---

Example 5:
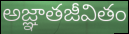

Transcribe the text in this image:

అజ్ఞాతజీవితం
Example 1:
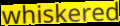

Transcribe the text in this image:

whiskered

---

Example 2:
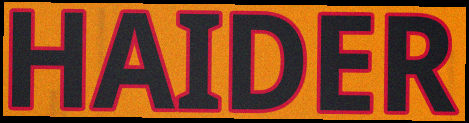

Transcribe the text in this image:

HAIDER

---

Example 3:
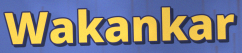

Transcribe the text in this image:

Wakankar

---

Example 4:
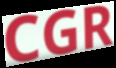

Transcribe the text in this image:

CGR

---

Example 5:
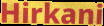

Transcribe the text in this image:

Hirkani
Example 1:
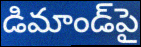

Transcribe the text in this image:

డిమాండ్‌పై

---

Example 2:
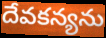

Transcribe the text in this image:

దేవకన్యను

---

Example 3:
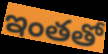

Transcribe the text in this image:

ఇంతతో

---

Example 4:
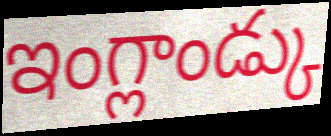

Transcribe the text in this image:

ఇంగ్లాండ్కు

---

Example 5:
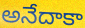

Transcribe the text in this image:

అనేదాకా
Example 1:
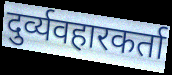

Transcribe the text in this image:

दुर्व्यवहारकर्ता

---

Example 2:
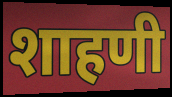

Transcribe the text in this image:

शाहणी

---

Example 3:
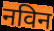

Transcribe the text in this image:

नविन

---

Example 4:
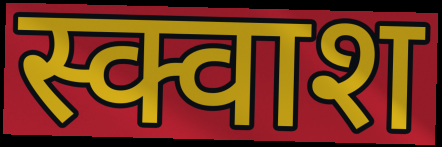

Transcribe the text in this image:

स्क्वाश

------------------------------------

■ What needs to be done
When you print the entries, keep every line exactly as it is and drop the pictures.

■ Result of the task
---

Example 5:

Transcribe the text in this image:

అజ్ఞాతజీవితం
Example 1:

Transcribe the text in this image:

whiskered

---

Example 2:

Transcribe the text in this image:

HAIDER

---

Example 3:

Transcribe the text in this image:

Wakankar

---

Example 4:

Transcribe the text in this image:

CGR

---

Example 5:

Transcribe the text in this image:

Hirkani
Example 1:

Transcribe the text in this image:

డిమాండ్‌పై

---

Example 2:

Transcribe the text in this image:

దేవకన్యను

---

Example 3:

Transcribe the text in this image:

ఇంతతో

---

Example 4:

Transcribe the text in this image:

ఇంగ్లాండ్కు

---

Example 5:

Transcribe the text in this image:

అనేదాకా
Example 1:

Transcribe the text in this image:

दुर्व्यवहारकर्ता

---

Example 2:

Transcribe the text in this image:

शाहणी

---

Example 3:

Transcribe the text in this image:

नविन

---

Example 4:

Transcribe the text in this image:

स्क्वाश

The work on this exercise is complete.